Similarly, many more species live on land than in the sea, but terrestrial species are more closely related to each other than ocean species are, so diversity is higher in marine ecosystems than a strict count of species would suggest.

Estimates of global species diversity have varied from 2 million to 100 million species, with a best estimate of somewhere near 10 million, and only 1.4 million have actually been named.

New species are still being discovered--even new birds and mammals. On average, about three new species of birds are found each year, and as recently as 1990, a new species of monkey was discovered. Other vertebrate groups are still far from being completely described: an estimated 40 percent of freshwater fishes in South America have not yet been classified.

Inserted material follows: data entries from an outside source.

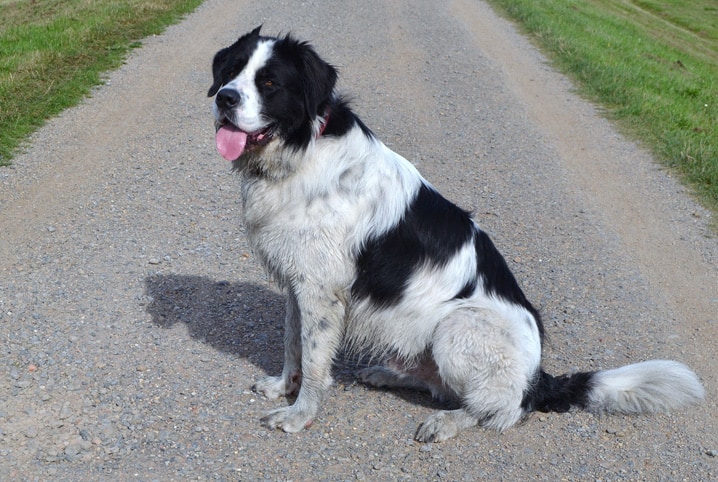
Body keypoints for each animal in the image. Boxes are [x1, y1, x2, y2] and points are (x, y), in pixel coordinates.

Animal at [207, 26, 704, 440]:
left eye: (270, 83)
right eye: (231, 72)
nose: (225, 99)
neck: (302, 148)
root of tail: (539, 377)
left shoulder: (320, 288)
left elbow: (313, 361)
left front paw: (300, 415)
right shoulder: (299, 281)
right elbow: (293, 343)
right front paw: (282, 387)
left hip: (457, 325)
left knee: (501, 409)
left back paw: (447, 421)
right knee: (443, 386)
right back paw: (388, 375)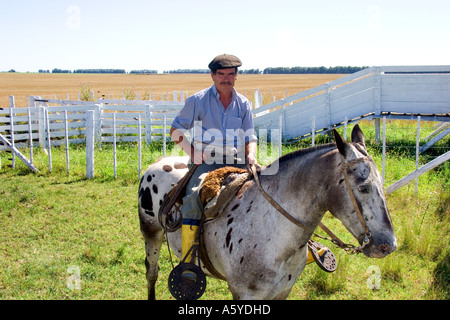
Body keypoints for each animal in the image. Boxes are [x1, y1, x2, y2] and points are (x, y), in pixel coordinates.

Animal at [138, 125, 398, 300]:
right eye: (363, 187)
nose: (388, 245)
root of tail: (157, 164)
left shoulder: (283, 291)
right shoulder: (246, 295)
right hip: (151, 233)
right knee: (152, 272)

Ecosystem diversity(生态系统多样性)
Ecosystem diversity is harder to measure than species or genetic diversity because the "boundaries" of communities(群落) -- associations of species -- and ecosystems are elusive.

Nevertheless, as long as a consistent set of criteria is used to define communities and ecosystems, their number and distribution can be measured.

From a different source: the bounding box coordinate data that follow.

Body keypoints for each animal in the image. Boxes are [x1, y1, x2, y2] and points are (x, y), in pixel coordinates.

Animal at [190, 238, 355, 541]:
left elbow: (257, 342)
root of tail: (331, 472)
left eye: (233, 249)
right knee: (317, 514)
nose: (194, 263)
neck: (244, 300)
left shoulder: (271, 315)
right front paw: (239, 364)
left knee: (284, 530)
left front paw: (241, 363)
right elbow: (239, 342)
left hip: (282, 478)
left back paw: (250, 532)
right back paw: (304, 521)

Until now, such schemes have been applied mainly at national and sub-national levels, though some coarse global classifications have been made.

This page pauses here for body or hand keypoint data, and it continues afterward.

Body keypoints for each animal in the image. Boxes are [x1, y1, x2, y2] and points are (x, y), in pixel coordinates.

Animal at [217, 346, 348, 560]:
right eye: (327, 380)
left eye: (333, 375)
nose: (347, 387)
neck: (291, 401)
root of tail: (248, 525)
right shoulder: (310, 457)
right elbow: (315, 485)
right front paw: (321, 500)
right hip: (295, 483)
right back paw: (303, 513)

Besides ecosystem diversity, many other expressions of biodiversity can be important. These include:

the relative abundance of species,
the age structure of populations,
the pattern of communities in a region,
changes in community composition and structure over time, and
ecological processes as predation, parasitism, and mutualism.
More generally, to meet specific management or policy goals, it is often important to examine not only compositional diversity -- genes, species, and ecosystems -- but also diversity in ecosystem structure and function.

For individuals and populations, these interactions include such mechanisms as: predation(捕食), competition(竞争), parasitism(寄生), and mutualism(共生) while communities change through the process of succession. In yet another type of interaction, species influence their physical environment--whether through primary production(初级生产者) (the transformation of solar energy to biomass through photosynthesis(光合作用)), decomposition(分解) (the breakdown of organic materials by organisms in the environment), or participation in(参与) biogeochemical cycles (the movement of nutrients, water, and other chemical elements through living organisms and the physical environment).

Cultural diversity(文化多样性)
Human cultural diversity could also be considered part of biodiversity.

Like genetic or species diversity, some attributes of human cultures (say, nomadism or shifting cultivation) represent "solutions" to the problems of survival in particular environments.

And, like other aspects of biodiversity, cultural diversity helps people adapt to changing conditions.

Cultural diversity is manifested by diversity in language, religious beliefs, land-management practices, art, music, social structure, crop selection, diet, and any number of other attributes of human society.